Rep. Greg Ganske (R-Iowa), a physician who has been fighting to curb managed care’s power, said United seems to be “admitting that they were wrong in the first place . . . in trying to substitute their inadequate expertise for the treating physician’s.” Ganske said United’s announcement may be part of the industry’s effort to show that legislation is unnecessary, but “what we really need is something that has the force of law” for all health plans.

The end of the bureaucratic process known as “pre-certification” does not mean that United–the nation’s second-largest health insurer, behind Aetna Inc.–is getting out of the business of managing care. Rather, it will rely on other techniques that it says are more likely to save money and improve quality.

Under the old system, doctors were expected to get United’s approval before proceeding with many of the costlier medical services, such as major diagnostic tests, surgery and hospitalization. Without approval, the doctor could perform the services, but the health plan would not be obligated to pay.

Typically, physicians or their office staffs would phone the company, where their requests would be screened by a bureaucracy of administrators, which could include nurses and doctors. Physicians have complained that throughout the managed-care industry, they frequently must answer to people who know less about medicine than they do.

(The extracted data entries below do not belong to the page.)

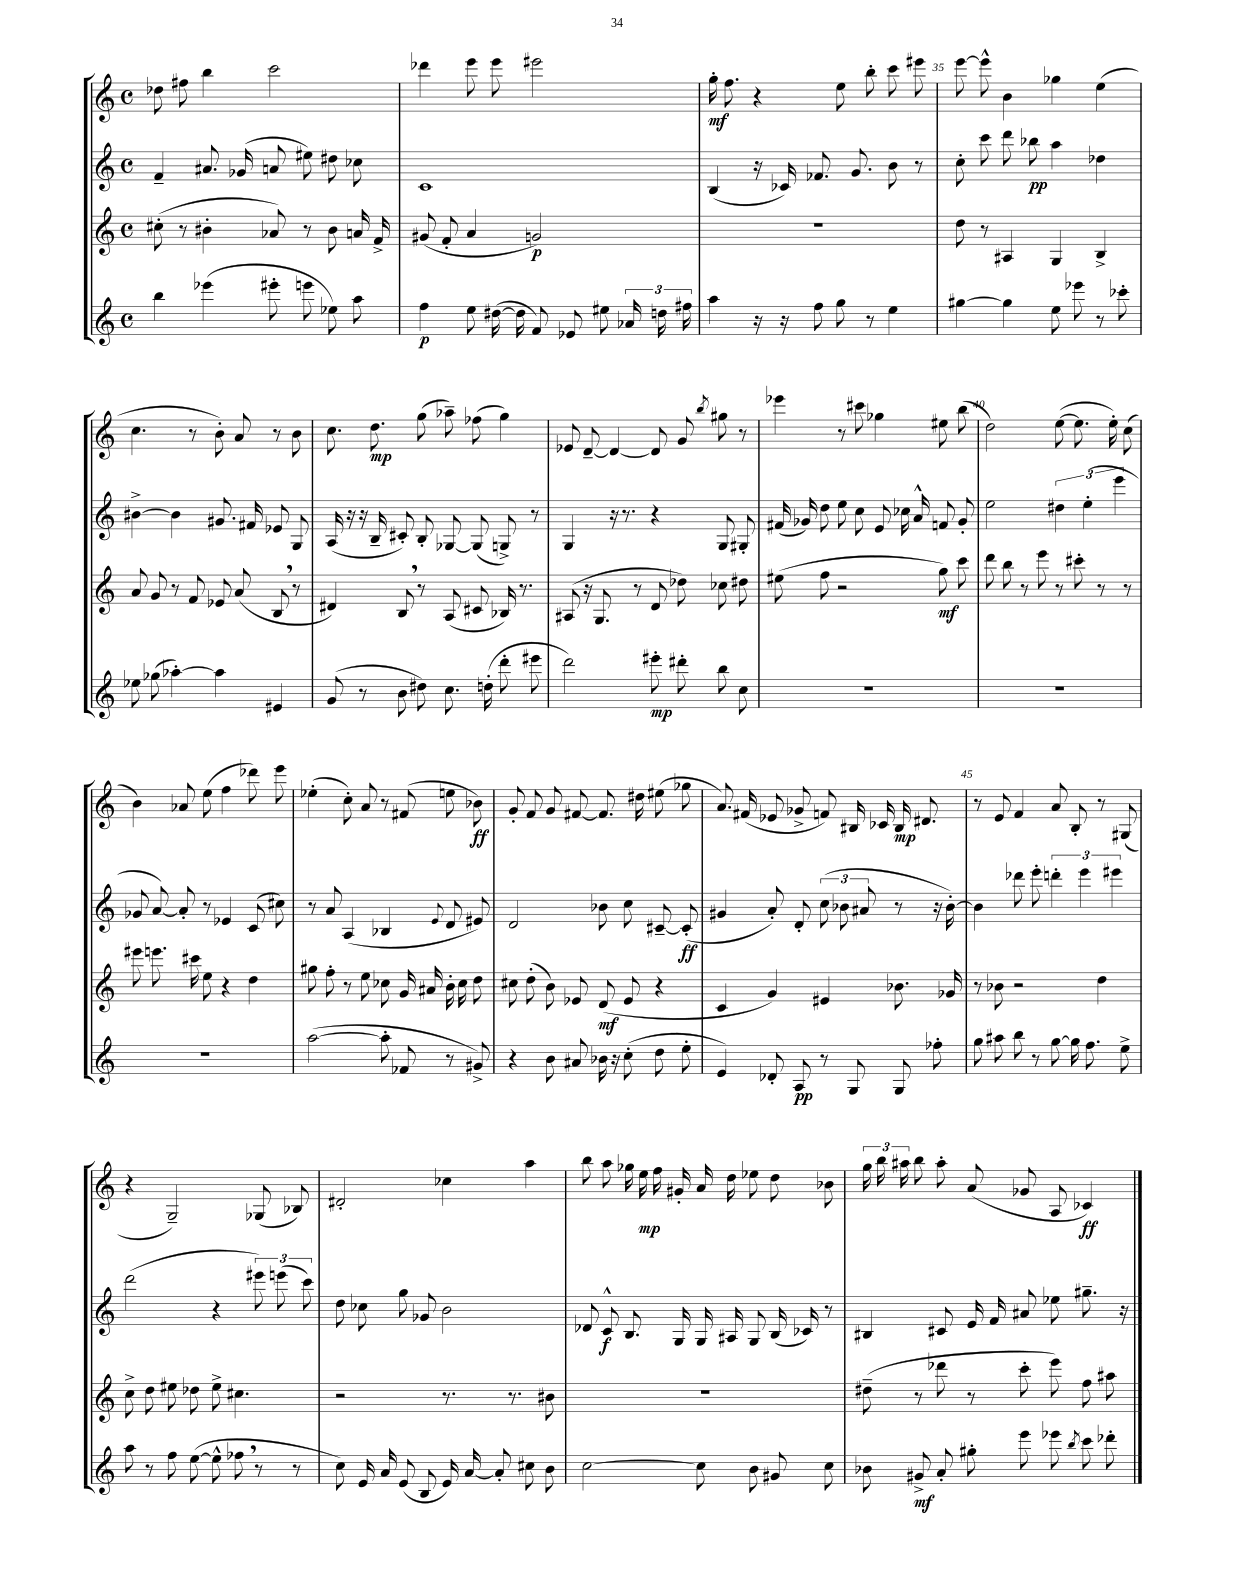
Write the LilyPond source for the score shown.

<<
\new StaffGroup <<
\new Staff = "s0" {
    \clef treble \key c \major \defaultTimeSignature \time 4/4
    \autoBeamOff des''8 fis''8 b''4 c'''2 |
    des'''4 e'''8 e'''8 eis'''2 |
    g''16-.\mf f''8. r4 e''8 b''8-. c'''8 eis'''8 |
    e'''8~ e'''8-^ b'4 ges''4 e''4( |
    c''4. r8 b'8-.) a'8 r8 b'8 |
    c''8. d''8.\mp g''8( aes''8--) fes''8( g''4) |
    ees'8 d'8~-- d'4~ d'8 g'8 \acciaccatura { b''8 } gis''8 r8 |
    ees'''4 r8 cis'''8 ges''4 eis''8 b''8( |
    d''2) e''8~( e''8. e''16-.) c''8( |
    b'4) aes'8 e''8( f''4 des'''8) e'''8 |
    ees''4-.( c''8-.) a'8 r8 fis'8( e''8 bes'8\ff) |
    g'8-. f'8 g'8 fis'8~ fis'8. dis''16 eis''8( ges''8 |
    a'8.) fis'16( ees'8 ges'8-> f'8) bis16 ces'16 bis16\mp dis'8. |
    r8 e'8 f'4 a'8 b8-. r8 gis8( |
    r4 g2--) ges8( bes8) |
    dis'2-. ces''4 a''4 |
    b''8 a''8 ges''16 e''16\mp f''16 gis'16-. a'16 d''16 ees''8 d''8 bes'8 |
    \tuplet 3/2 { g''16 b''16 ais''16 } b''8 ais''8-. a'8( ges'8 a8 ces'4\ff) \bar "|." |
}
\new Staff = "s1" {
    \clef treble \key c \major \defaultTimeSignature \time 4/4
    \autoBeamOff f'4-- ais'8. ges'16( a'8 eis''8) dis''8 ces''8 |
    c'1 |
    b4( r16 ces'16) fes'8. g'8. b'8 r8 |
    c''8-. c'''8 d'''8 bes''8\pp a''4 des''4 |
    bis'4~-> bis'4 gis'8. fis'16 ees'8 g8 |
    a16( r16 r16 b16-- cis'8-.) b8-. ges8~ ges8( g8->) r8 |
    g4 r16 r8. r4 g8 gis8-. |
    fis'16( ges'16) d''8 e''8 c''8 e'8 ces''16 a'16-^ f'8 ges'8-. |
    e''2 \tuplet 3/2 { dis''4 e''4-.( e'''4 } |
    ges'8 a'8~) a'8-. r8 ees'4 c'8( cis''8) |
    r8 a'8 a4( bes4 \appoggiatura { e'8 } d'8 eis'8) |
    d'2 bes'8 c''8 cis'8~-- cis'8-.\ff( |
    gis'4 a'8-.) d'8-. \tuplet 3/2 { c''8( bes'8 ais'8 } r8 r16 bes'16~-.) |
    bes'4 des'''8 e'''8-. \tuplet 3/2 { d'''4-. e'''4 eis'''4 } |
    d'''2( r4 \tuplet 3/2 { eis'''8) e'''8( c'''8) } |
    d''8 ces''8 g''8 ges'8 b'2 |
    des'8 c'8-^\f b8. g16 g16 ais16 g8 b16( ces'16) r8 |
    bis4 cis'8 e'16 f'16 ais'8 ees''8 gis''8.-- r16 \bar "|." |
}
\new Staff = "s2" {
    \clef treble \key c \major \defaultTimeSignature \time 4/4
    \autoBeamOff cis''8-.( r8 bis'4-. aes'8) r8 bis'8 a'16 f'16-> |
    gis'8( f'8-. a'4 g'2\p) |
    R1 |
    d''8 r8 ais4 g4 b4-> |
    a'8 g'8 r8 f'8 ees'8 a'8( b8 \breathe r8 |
    dis'4) b8 \breathe r8 a8( cis'8 bes16) r8. |
    ais8( r16 g8. r8 d'8 des''8) ces''8 dis''8 |
    eis''8( f''8 r2 g''8\mf) c'''8 |
    d'''8 b''8 r8 e'''8 r8 cis'''8-. r8 r8 |
    eis'''8 e'''8. cis'''16 e''8 r4 d''4 |
    gis''8 f''8-. r8 e''8 ces''8 g'16 ais'16 b'16-. ces''16 d''8 |
    cis''8 d''8-.( b'8) ees'8 d'8\mf( ees'8 r4 |
    c'4 g'4) eis'4 bes'8. ges'16 |
    r8 bes'8 r2 d''4 |
    c''8-> d''8 eis''8 des''8 eis''8-> cis''4. |
    r2 r8. r8. bis'8 |
    R1 |
    dis''8--( r8 des'''8 r8 c'''8-. e'''8) f''8 ais''8 \bar "|." |
}
\new Staff = "s3" {
    \clef treble \key c \major \defaultTimeSignature \time 4/4
    \autoBeamOff b''4 ees'''4( eis'''8-. e'''8 ees''8) a''8 |
    f''4\p e''8 dis''16~( dis''16 f'8) ees'8 eis''8 \tuplet 3/2 { aes'16 d''16 fis''16 } |
    a''4 r16 r16 f''8 g''8 r8 e''4 |
    gis''4~ gis''4 e''8 ees'''8 r8 ces'''8-. |
    ees''8 ges''8( aes''4~-.) aes''4 eis'4 |
    g'8( r8 b'8 dis''8) c''8. d''16-.( d'''8-. eis'''8 |
    d'''2) eis'''8-.\mp dis'''8-. b''8 c''8 |
    R1 |
    R1 |
    R1 |
    a''2~( a''8-. fes'8 r8 gis'8->) |
    r4 b'8 ais'8 bes'16 r16 c''8-.( d''8 e''8-. |
    e'4) des'8-. a8\pp r8 g8 g8 fes''8-. |
    g''8 ais''8 b''8 r8 g''8~ g''16 f''8. e''8-> |
    a''8 r8 f''8 e''8~( e''8-^ fes''8 \breathe r8 r8 |
    c''8) e'16 a'16 e'8( b8 e'16) a'16~ a'8-. cis''8 b'8 |
    c''2~ c''8 b'8 gis'8 c''8 |
    bes'8 gis'8->\mf a'8-. gis''8-. e'''8 ees'''8 \acciaccatura { b''8 } c'''8 des'''8-. \bar "|." |
}
>>
>>
\layout { \context { \Score currentBarNumber = #32 \override BarNumber.break-visibility = ##(#f #t #t) barNumberVisibility = #(every-nth-bar-number-visible 5) } }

Under United’s new system, doctors still will be required to contact the health plan in advance of many procedures–but only to address administrative questions such as whether the patient belongs to a UnitedHealthcare plan and whether the proposed care is covered by the insurance policy. The doctor will decide how long a patient belongs in a hospital.

There are exceptions. Prior authorization is still required for several procedures that are often done for cosmetic rather than medical reasons, such as removal of unsightly veins. For some subscribers, prior approval is needed before going outside the network of United doctors and hospitals.

United said it has been denying coverage in fewer than 1 percent of all pre-certification decisions. Analysts note that the process has a “sentinel effect” on physician behavior, much as a state trooper by the roadside influences more motorists than he tickets for speeding.

Yet when United last year stopped requiring pre-certification in a Tennessee experiment, medical costs declined by 8 percent, Rivet said. In other experiments throughout the country this year, the average number of days patients spent hospitalized declined by 9 percent, Rivet said.

United said it is making care better and more efficient by focusing on “care coordination”–doing things such as scheduling inpatient procedures to avoid wasted time in the hospital, making sure the patient has a ride home from the hospital and confirming that equipment such a hospital bed is in the patient’s home as needed before the patient leaves the hospital.

To reduce return visits to the hospital, United will spend more of its resources following up with patients to make sure they are taking their medicine and eating properly. If necessary, nurses will be sent to the patients’ homes to help them use devices such as inhalers for asthma, Rivet said.

United plans to make more use of profiles that track the way its doctors practice medicine, she said, and it will begin using those profiles when deciding whether to keep doctors in its networks.

United expects to save $ 25 million a year from laying off an undisclosed number of the employees who did the pre-certification reviews.

Aetna would not comment on United’s action. AMA President Thomas R. Reardon, though, said the move “will benefit both patients and physicians.”